— Your objective —
Before repeating the entries below, strip out every picture and keep all else as it is.
------ Data ------
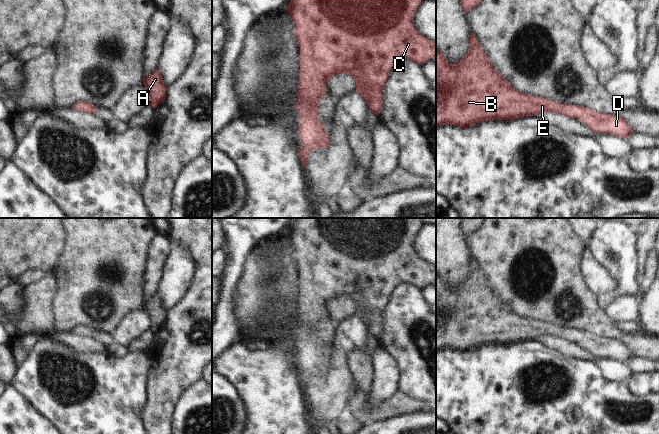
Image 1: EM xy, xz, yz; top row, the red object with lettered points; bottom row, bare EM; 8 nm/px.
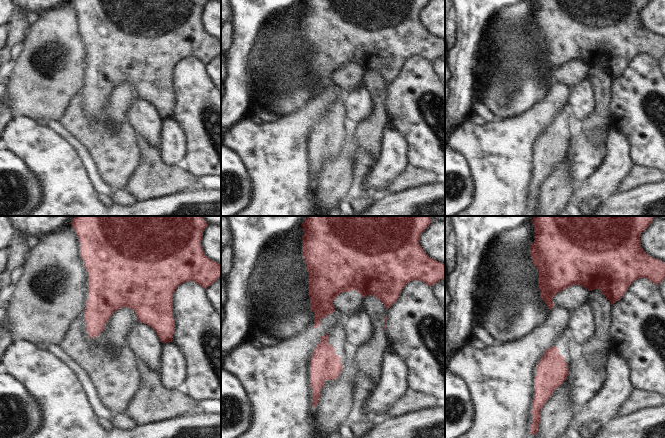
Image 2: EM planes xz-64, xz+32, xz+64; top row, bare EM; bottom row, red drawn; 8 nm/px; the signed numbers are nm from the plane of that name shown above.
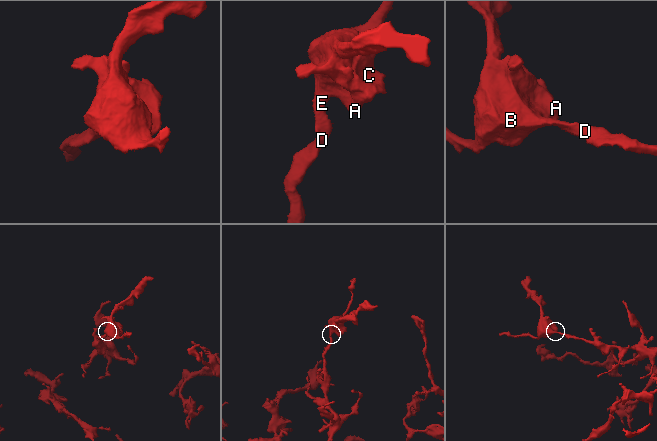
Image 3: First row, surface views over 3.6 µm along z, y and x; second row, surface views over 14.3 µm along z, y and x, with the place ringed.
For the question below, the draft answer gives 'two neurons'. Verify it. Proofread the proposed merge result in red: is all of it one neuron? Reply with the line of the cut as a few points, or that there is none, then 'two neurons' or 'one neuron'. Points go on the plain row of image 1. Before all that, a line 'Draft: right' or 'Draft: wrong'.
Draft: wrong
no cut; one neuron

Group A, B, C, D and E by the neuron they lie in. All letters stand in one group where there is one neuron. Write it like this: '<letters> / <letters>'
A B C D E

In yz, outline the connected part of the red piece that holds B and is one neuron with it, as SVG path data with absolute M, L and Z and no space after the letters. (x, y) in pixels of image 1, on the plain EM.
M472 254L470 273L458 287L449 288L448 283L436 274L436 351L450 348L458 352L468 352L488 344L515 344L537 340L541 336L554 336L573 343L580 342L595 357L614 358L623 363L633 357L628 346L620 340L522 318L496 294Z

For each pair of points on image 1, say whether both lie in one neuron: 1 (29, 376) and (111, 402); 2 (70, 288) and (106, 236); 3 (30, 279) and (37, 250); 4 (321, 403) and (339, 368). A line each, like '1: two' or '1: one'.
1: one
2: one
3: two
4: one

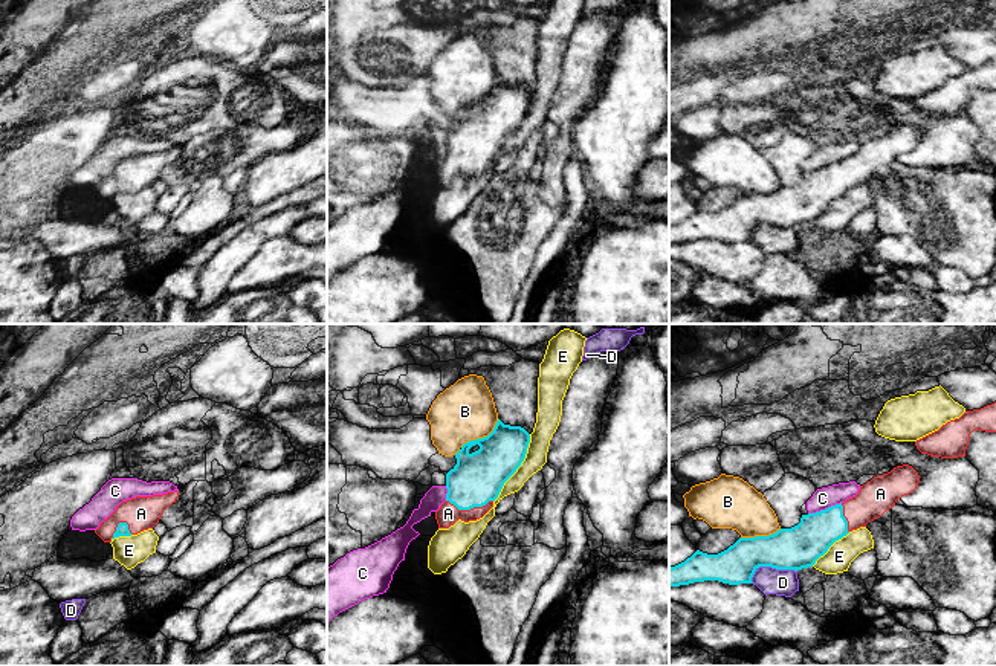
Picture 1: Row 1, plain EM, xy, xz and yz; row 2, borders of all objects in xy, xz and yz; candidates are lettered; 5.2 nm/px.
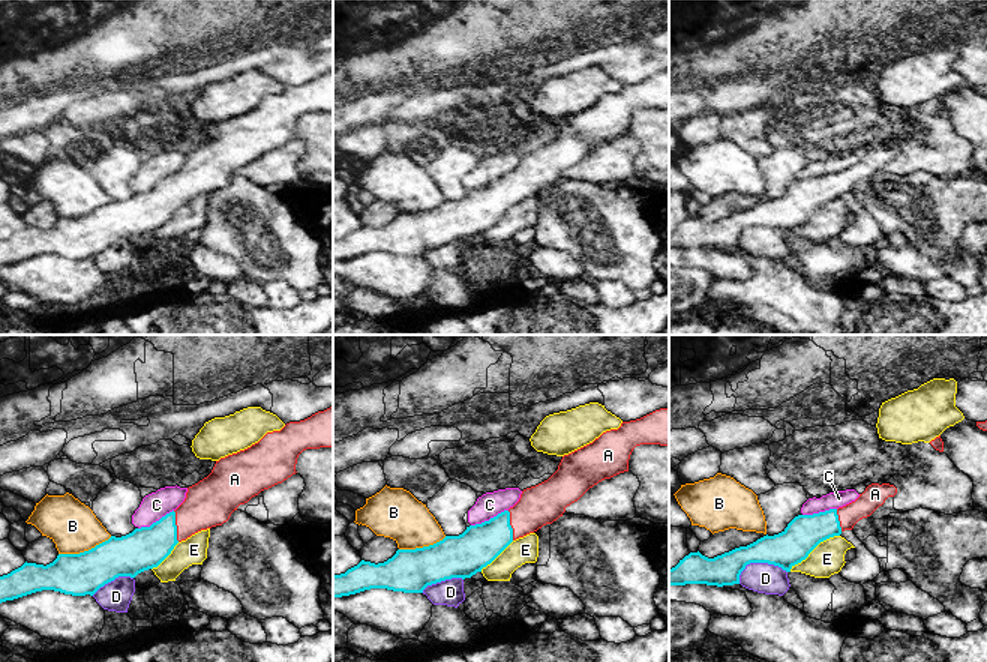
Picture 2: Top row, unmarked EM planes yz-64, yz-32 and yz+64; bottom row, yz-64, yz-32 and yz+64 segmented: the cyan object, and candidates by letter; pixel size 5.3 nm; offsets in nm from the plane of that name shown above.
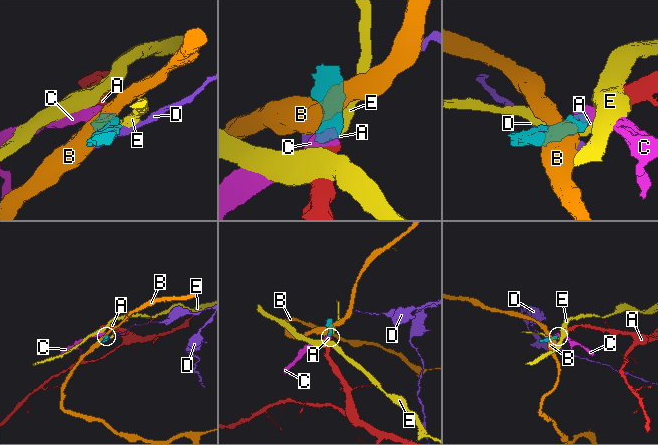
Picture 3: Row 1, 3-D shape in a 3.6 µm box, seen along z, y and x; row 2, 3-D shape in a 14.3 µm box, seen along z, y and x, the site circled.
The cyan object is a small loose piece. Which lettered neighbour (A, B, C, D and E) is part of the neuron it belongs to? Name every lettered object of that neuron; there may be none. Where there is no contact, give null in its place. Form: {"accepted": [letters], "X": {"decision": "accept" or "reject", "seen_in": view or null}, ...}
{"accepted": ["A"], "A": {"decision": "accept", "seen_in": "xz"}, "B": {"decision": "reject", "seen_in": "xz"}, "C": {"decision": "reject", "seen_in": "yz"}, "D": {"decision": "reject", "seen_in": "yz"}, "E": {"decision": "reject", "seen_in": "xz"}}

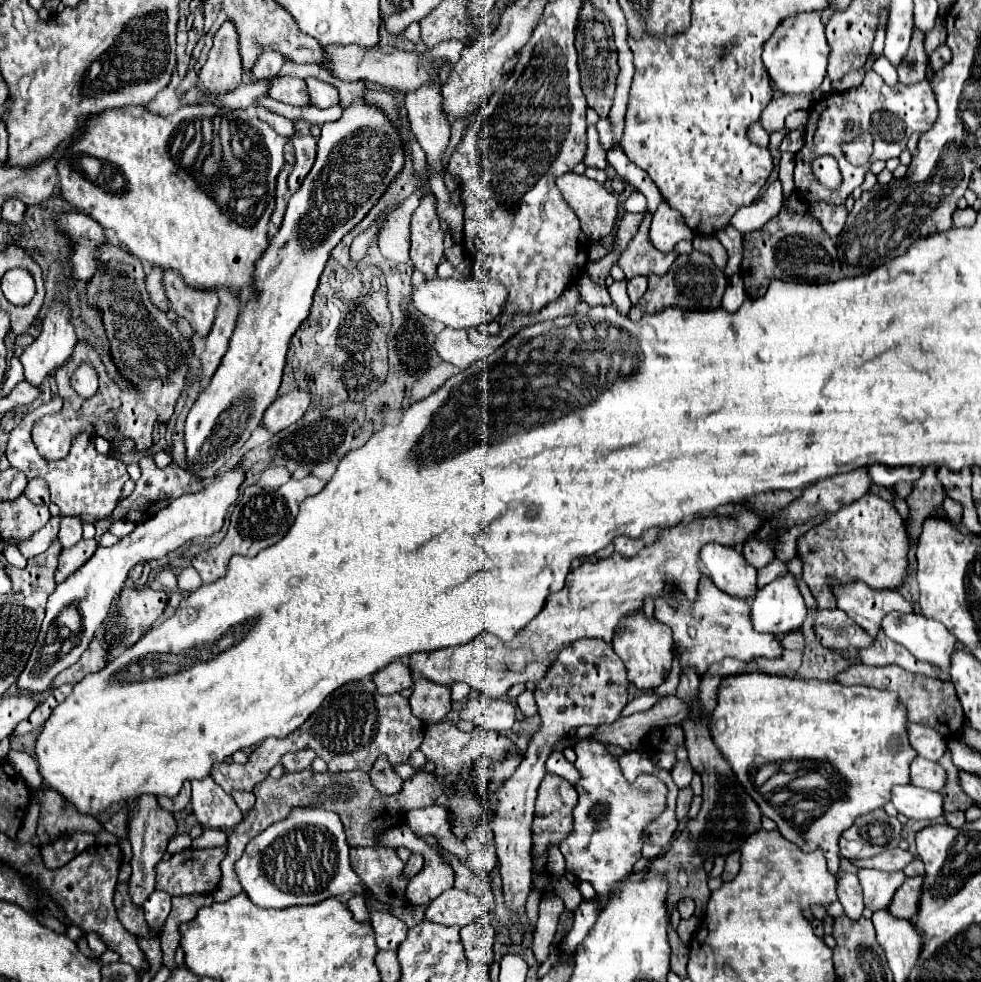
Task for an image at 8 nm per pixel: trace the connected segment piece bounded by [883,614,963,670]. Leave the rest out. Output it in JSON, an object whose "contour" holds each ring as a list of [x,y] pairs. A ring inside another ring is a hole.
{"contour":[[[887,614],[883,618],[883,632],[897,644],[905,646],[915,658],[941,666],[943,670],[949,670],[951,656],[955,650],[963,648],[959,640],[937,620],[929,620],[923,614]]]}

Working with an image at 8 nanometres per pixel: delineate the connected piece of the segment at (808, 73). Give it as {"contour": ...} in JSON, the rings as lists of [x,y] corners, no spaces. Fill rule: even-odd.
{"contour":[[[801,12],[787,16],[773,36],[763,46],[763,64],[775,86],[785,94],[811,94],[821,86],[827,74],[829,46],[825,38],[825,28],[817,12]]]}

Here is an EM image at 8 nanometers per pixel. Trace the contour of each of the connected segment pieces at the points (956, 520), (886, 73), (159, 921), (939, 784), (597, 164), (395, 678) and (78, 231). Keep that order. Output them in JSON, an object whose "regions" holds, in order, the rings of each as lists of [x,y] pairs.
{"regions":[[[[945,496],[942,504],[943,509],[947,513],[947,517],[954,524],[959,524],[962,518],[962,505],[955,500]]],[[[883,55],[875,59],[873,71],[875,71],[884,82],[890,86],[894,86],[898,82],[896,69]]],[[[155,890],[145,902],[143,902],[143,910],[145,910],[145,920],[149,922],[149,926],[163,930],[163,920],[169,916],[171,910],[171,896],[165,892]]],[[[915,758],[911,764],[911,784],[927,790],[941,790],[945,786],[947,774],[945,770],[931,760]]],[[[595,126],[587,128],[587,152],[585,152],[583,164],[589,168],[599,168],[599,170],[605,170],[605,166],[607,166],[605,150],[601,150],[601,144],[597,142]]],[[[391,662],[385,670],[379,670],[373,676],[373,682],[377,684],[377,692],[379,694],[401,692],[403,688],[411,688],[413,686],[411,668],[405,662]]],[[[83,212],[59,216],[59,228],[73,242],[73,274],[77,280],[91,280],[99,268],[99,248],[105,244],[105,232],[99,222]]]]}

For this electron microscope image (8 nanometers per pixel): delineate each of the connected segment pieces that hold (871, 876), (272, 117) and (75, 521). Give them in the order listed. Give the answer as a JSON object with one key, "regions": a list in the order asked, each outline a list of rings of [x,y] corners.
------
— Solved problem —
Image 1: EM xy, xz, yz; top row, the red object with lettered points; bottom row, bare EM; 8 nm/px.
Image 2: EM planes xz-64, xz+32, xz+64; top row, bare EM; bottom row, red drawn; 8 nm/px; the signed numbers are nm from the plane of that name shown above.
Image 3: First row, surface views over 3.6 µm along z, y and x; second row, surface views over 14.3 µm along z, y and x, with the place ringed.
For the question below, the draft answer gives 'two neurons'. Verify it. Proofread the proposed merge result in red: is all of it one neuron? Reply with the line of the cut as a few points, or that there is none, then 'two neurons' or 'one neuron'. Points go on the plain row of image 1. Before all that, a line 'Draft: right' or 'Draft: wrong'.
Draft: wrong
no cut; one neuron

Group A, B, C, D and E by the neuron they lie in. All letters stand in one group where there is one neuron. Write it like this: '<letters> / <letters>'
A B C D E

In yz, outline the connected part of the red piece that holds B and is one neuron with it, as SVG path data with absolute M, L and Z and no space after the letters. (x, y) in pixels of image 1, on the plain EM.
M472 254L470 273L458 287L449 288L448 283L436 274L436 351L450 348L458 352L468 352L488 344L515 344L537 340L541 336L554 336L573 343L580 342L595 357L614 358L623 363L633 357L628 346L620 340L522 318L496 294Z

For each pair of points on image 1, say whether both lie in one neuron: 1 (29, 376) and (111, 402); 2 (70, 288) and (106, 236); 3 (30, 279) and (37, 250); 4 (321, 403) and (339, 368). A line each, like '1: two' or '1: one'.
1: one
2: one
3: two
4: one

Picture 1: Row 1, plain EM, xy, xz and yz; row 2, borders of all objects in xy, xz and yz; candidates are lettered; 5.2 nm/px.
Picture 2: Top row, unmarked EM planes yz-64, yz-32 and yz+64; bottom row, yz-64, yz-32 and yz+64 segmented: the cyan object, and candidates by letter; pixel size 5.3 nm; offsets in nm from the plane of that name shown above.
Picture 3: Row 1, 3-D shape in a 3.6 µm box, seen along z, y and x; row 2, 3-D shape in a 14.3 µm box, seen along z, y and x, the site circled.
The cyan object is a small loose piece. Which lettered neighbour (A, B, C, D and E) is part of the neuron it belongs to? Name every lettered object of that neuron; there may be none. Where there is no contact, give null in its place. Form: {"accepted": [letters], "X": {"decision": "accept" or "reject", "seen_in": view or null}, ...}
{"accepted": ["A"], "A": {"decision": "accept", "seen_in": "xz"}, "B": {"decision": "reject", "seen_in": "xz"}, "C": {"decision": "reject", "seen_in": "yz"}, "D": {"decision": "reject", "seen_in": "yz"}, "E": {"decision": "reject", "seen_in": "xz"}}

Task for an image at 8 nm per pixel: trace the connected segment piece bounded by [883,614,963,670]. Leave the rest out. Output it in JSON, an object whose "contour" holds each ring as a list of [x,y] pairs. A ring inside another ring is a hole.
{"contour":[[[887,614],[883,618],[883,632],[897,644],[905,646],[915,658],[941,666],[943,670],[949,670],[951,656],[955,650],[963,648],[959,640],[937,620],[929,620],[923,614]]]}

Working with an image at 8 nanometres per pixel: delineate the connected piece of the segment at (808, 73). Give it as {"contour": ...} in JSON, the rings as lists of [x,y] corners, no spaces. Fill rule: even-odd.
{"contour":[[[801,12],[787,16],[773,36],[763,46],[763,64],[775,86],[785,94],[811,94],[821,86],[827,74],[829,46],[825,38],[825,28],[817,12]]]}

Here is an EM image at 8 nanometers per pixel. Trace the contour of each of the connected segment pieces at the points (956, 520), (886, 73), (159, 921), (939, 784), (597, 164), (395, 678) and (78, 231). Keep that order. Output them in JSON, an object whose "regions" holds, in order, the rings of each as lists of [x,y] pairs.
{"regions":[[[[945,496],[942,504],[943,509],[947,513],[947,517],[954,524],[959,524],[962,518],[962,505],[955,500]]],[[[883,55],[875,59],[873,71],[875,71],[884,82],[890,86],[894,86],[898,82],[896,69]]],[[[155,890],[145,902],[143,902],[143,910],[145,910],[145,920],[149,922],[149,926],[163,930],[163,920],[169,916],[171,910],[171,896],[165,892]]],[[[915,758],[911,764],[911,784],[927,790],[941,790],[945,786],[947,774],[945,770],[931,760]]],[[[595,126],[587,128],[587,152],[585,152],[583,164],[589,168],[599,168],[599,170],[605,170],[605,166],[607,166],[605,150],[601,150],[601,144],[597,142]]],[[[391,662],[385,670],[379,670],[373,676],[373,682],[377,684],[377,692],[379,694],[401,692],[403,688],[411,688],[413,686],[411,668],[405,662]]],[[[83,212],[59,216],[59,228],[73,242],[73,274],[77,280],[91,280],[99,268],[99,248],[105,244],[105,232],[99,222]]]]}

For this electron microscope image (8 nanometers per pixel): delineate each of the connected segment pieces that hold (871, 876), (272, 117) and (75, 521). Give them in the order listed. Give the answer as a JSON object with one key, "regions": a list in the order asked, each outline a list of rings of [x,y] corners.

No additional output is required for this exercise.